Would you return exactly the lines below from the line with "9 厘米。现在把它们拼成一个表面积最大的长方体, 则表面积比原来减少了多少平方厘米?</p>" through the line with "高是 2 厘米。最少需要多少包装纸?(不考虑接口损耗)</p>", both included, and nothing else, leaving out the pictures?

[Stored entries]
-*-
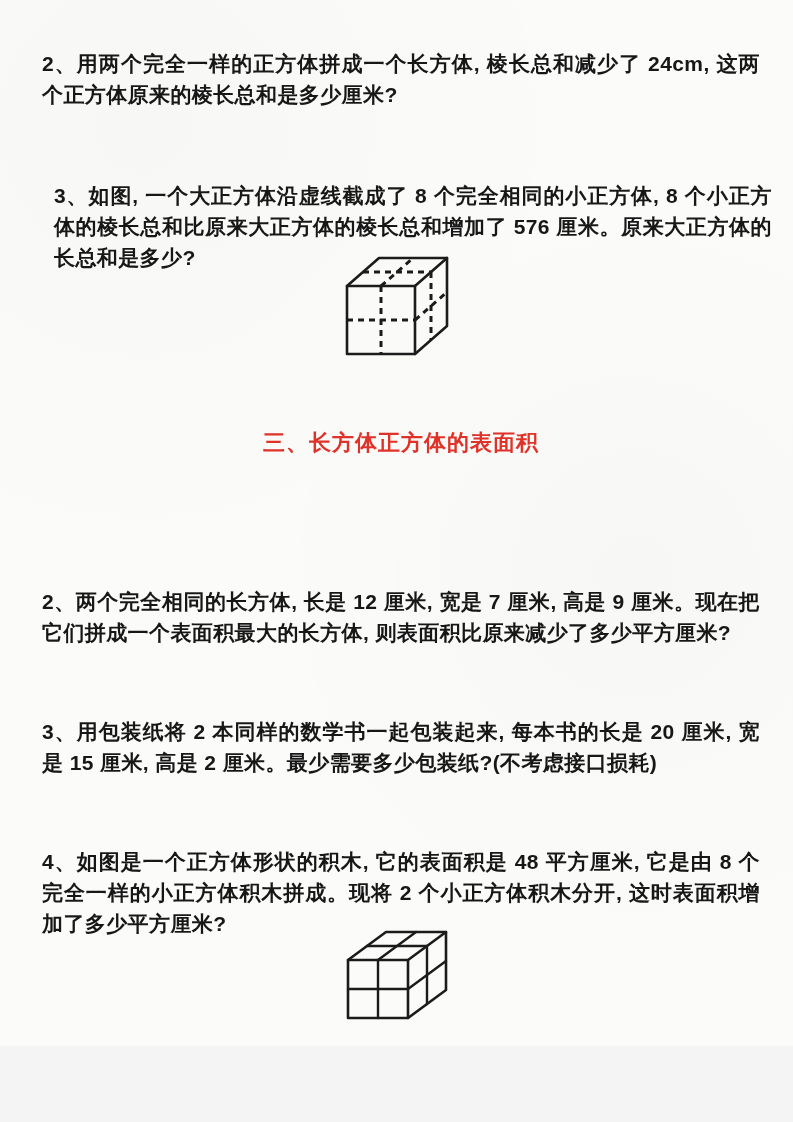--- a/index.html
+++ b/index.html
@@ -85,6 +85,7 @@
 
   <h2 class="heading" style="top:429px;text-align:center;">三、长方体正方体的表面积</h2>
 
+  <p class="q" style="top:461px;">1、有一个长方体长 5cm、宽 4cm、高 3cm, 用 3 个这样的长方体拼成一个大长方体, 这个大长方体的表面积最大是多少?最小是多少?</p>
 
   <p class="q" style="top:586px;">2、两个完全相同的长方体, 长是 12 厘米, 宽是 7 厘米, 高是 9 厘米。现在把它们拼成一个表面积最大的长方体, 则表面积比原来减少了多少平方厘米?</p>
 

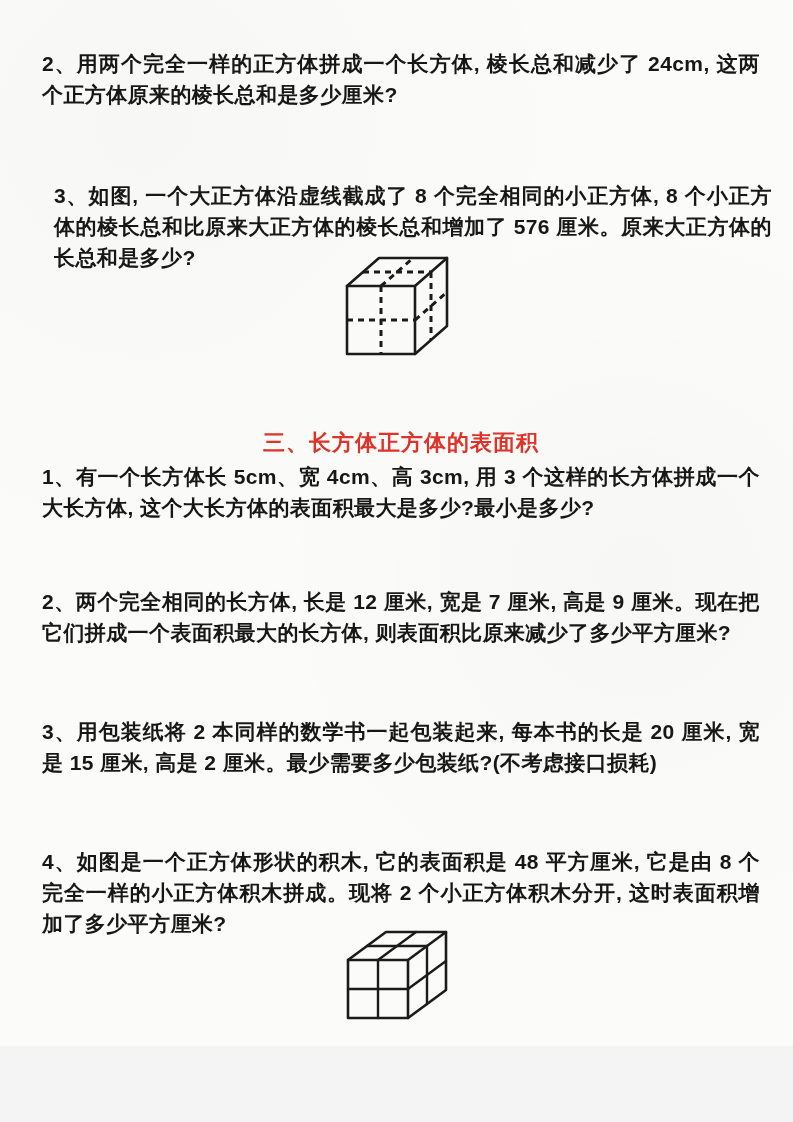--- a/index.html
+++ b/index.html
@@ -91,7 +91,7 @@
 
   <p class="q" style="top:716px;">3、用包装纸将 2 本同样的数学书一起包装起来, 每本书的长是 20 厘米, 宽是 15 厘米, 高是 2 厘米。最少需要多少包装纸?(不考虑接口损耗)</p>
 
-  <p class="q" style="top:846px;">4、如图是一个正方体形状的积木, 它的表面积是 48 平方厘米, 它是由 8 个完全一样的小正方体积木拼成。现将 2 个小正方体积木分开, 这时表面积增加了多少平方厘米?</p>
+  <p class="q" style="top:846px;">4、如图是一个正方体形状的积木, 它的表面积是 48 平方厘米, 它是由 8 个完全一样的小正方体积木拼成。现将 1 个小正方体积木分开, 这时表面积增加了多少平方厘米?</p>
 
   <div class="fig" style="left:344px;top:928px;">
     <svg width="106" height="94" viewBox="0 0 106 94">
-*-
§ Answer for the task:
   <p class="q" style="top:586px;">2、两个完全相同的长方体, 长是 12 厘米, 宽是 7 厘米, 高是 9 厘米。现在把它们拼成一个表面积最大的长方体, 则表面积比原来减少了多少平方厘米?</p>
 

--- a/index.html
+++ b/index.html
@@ -91,7 +91,7 @@
 
   <p class="q" style="top:716px;">3、用包装纸将 2 本同样的数学书一起包装起来, 每本书的长是 20 厘米, 宽是 15 厘米, 高是 2 厘米。最少需要多少包装纸?(不考虑接口损耗)</p>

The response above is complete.